“Tio Finn, você e a Tess se divorciaram há muito tempo, não foi?”
Abel finalmente ficou sério, embora um leve sorriso ainda brincasse em seus lábios. Havia um fio cortante em seu tom, como se ele quisesse provocar. “E, se não me engano, conheci a Tess antes mesmo de você.”
Ele inclinou a cabeça, fingindo inocência. No entanto, cada palavra foi pensada para atingir Finn bem no peito.
Assim que as palavras caíram, o carro mergulhou em um silêncio pesado. O ar parecia congelado, como se até respirar estivesse fora de lugar.
Abel não se importou nem um pouco. Deu de ombros e sorriu, como se nada tivesse acontecido.
Quem reagiu com mais força entre os três foi Zane.
Os olhos dele iam e vinham nervosos entre os dois. O suor escorreu por sua testa, mas ele não ousou levantar a mão para limpá-lo.
Abel sustentou o olhar de Finn.
Os olhares se chocaram no ar: um indomável, o outro frio e afiado.
Abel nem conseguia explicar o que sentia naquele momento. Só sabia que, no fundo, queria se colocar contra seu tio.
Quando era pequeno, ouviu histórias sobre o poder e o sucesso de Finn em Aetheris. Naquela época, admirava o tio que nunca tinha conhecido.
Mas assim que soube que Finn era o ex-marido de Tess, todo aquele respeito desmoronou.
Ele a procurou por anos, apenas para descobrir que ela esteve com Finn.
Se o seu tio tivesse tratado bem dela, talvez Abel conseguisse deixar isso pra lá.
Mas depois de alguns anos afastados, a garota alegre e gentil que ele lembrava tinha se tornado fria e apática. Para Abel, tudo isso foi culpa de Finn e de gente como ele.
Sem perceber, se colocou no lado oposto.
E, embora Finn e Tess estivessem divorciados, estava claro que ele ainda sentia algo por ela.

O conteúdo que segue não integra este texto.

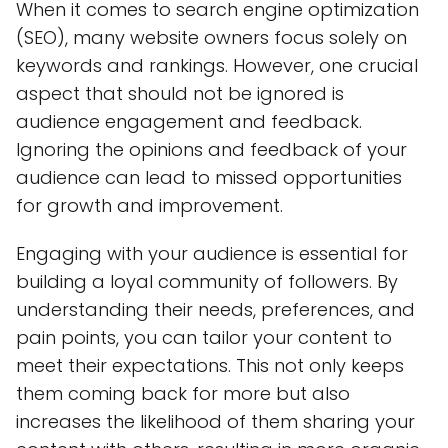
When it comes to search engine optimization
(SEO), many website owners focus solely on
keywords and rankings. However, one crucial
aspect that should not be ignored is
audience engagement and feedback.
Ignoring the opinions and feedback of your
audience can lead to missed opportunities
for growth and improvement.
Engaging with your audience is essential for
building a loyal community of followers. By
understanding their needs, preferences, and
pain points, you can tailor your content to
meet their expectations. This not only keeps
them coming back for more but also
increases the likelihood of them sharing your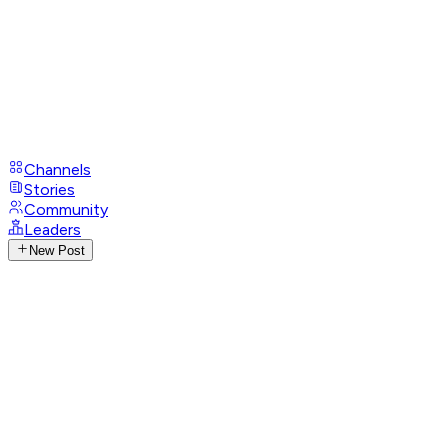
Channels
Stories
Community
Leaders
New Post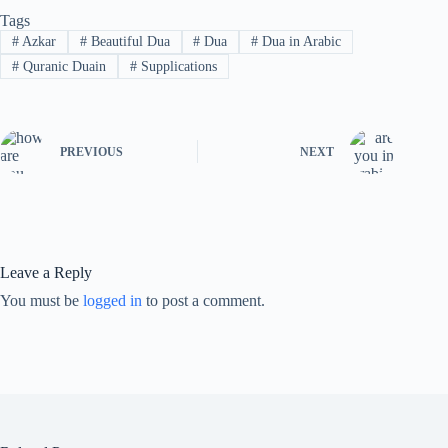
Tags
#
Azkar
#
Beautiful Dua
#
Dua
#
Dua in Arabic
#
Quranic Duain
#
Supplications
PREVIOUS
NEXT
Leave a Reply
You must be
logged in
to post a comment.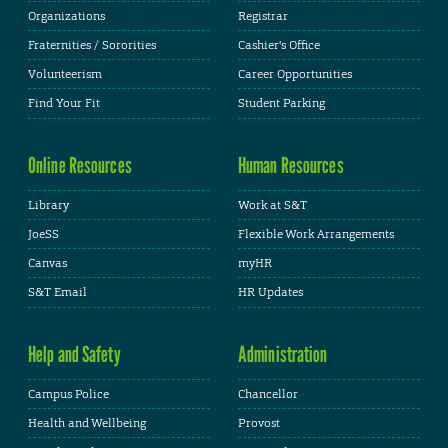
Organizations
Registrar
Fraternities / Sororities
Cashier's Office
Volunteerism
Career Opportunities
Find Your Fit
Student Parking
Online Resources
Human Resources
Library
Work at S&T
JoeSS
Flexible Work Arrangements
Canvas
myHR
S&T Email
HR Updates
Help and Safety
Administration
Campus Police
Chancellor
Health and Wellbeing
Provost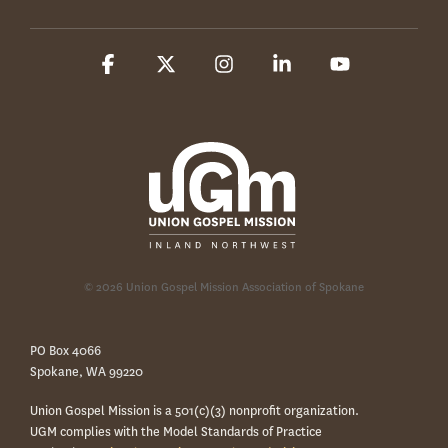
Facebook
X
Instagram
Linkedin
YouTube
© 2026 Union Gospel Mission Association of Spokane
PO Box 4066
Spokane, WA 99220
Union Gospel Mission is a 501(c)(3) nonprofit organization.
UGM complies with the Model Standards of Practice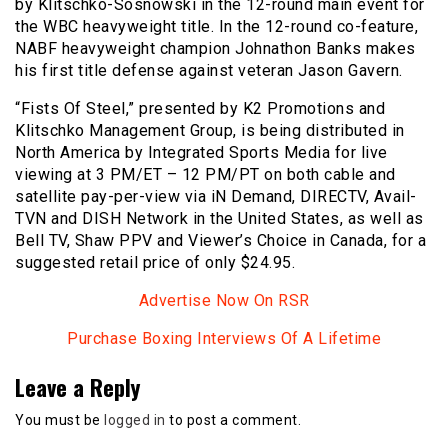
by Klitschko-Sosnowski in the 12-round main event for
the WBC heavyweight title. In the 12-round co-feature,
NABF heavyweight champion Johnathon Banks makes
his first title defense against veteran Jason Gavern.
“Fists Of Steel,” presented by K2 Promotions and
Klitschko Management Group, is being distributed in
North America by Integrated Sports Media for live
viewing at 3 PM/ET – 12 PM/PT on both cable and
satellite pay-per-view via iN Demand, DIRECTV, Avail-
TVN and DISH Network in the United States, as well as
Bell TV, Shaw PPV and Viewer’s Choice in Canada, for a
suggested retail price of only $24.95.
Advertise Now On RSR
Purchase Boxing Interviews Of A Lifetime
Leave a Reply
You must be
logged in
to post a comment.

De certa forma, eles eram rivais no amor.
“Sua mãe está te ligando. Atenda.”
Finn não era do tipo que perdia tempo. Naquele breve silêncio, ele já tinha mandado mensagens e arranjado alguém da família de Abel para ligar.
O rosto de Abel ficou sério.
“Jogando sujo, tio.”
Os olhos dele ardiam de raiva enquanto encarava Finn.
Mas Finn apenas arqueou uma sobrancelha, ignorando a fúria de Abel. Ele ainda balançou o celular como provocação.
“Quando vai voltar pra casa? Até quando vai ficar por aí brincando?”
A voz afiada de uma mulher elegante explodiu no viva-voz no instante em que a ligação foi atendida.
Abel esfregou a testa, já pressentindo a dor de cabeça que vinha.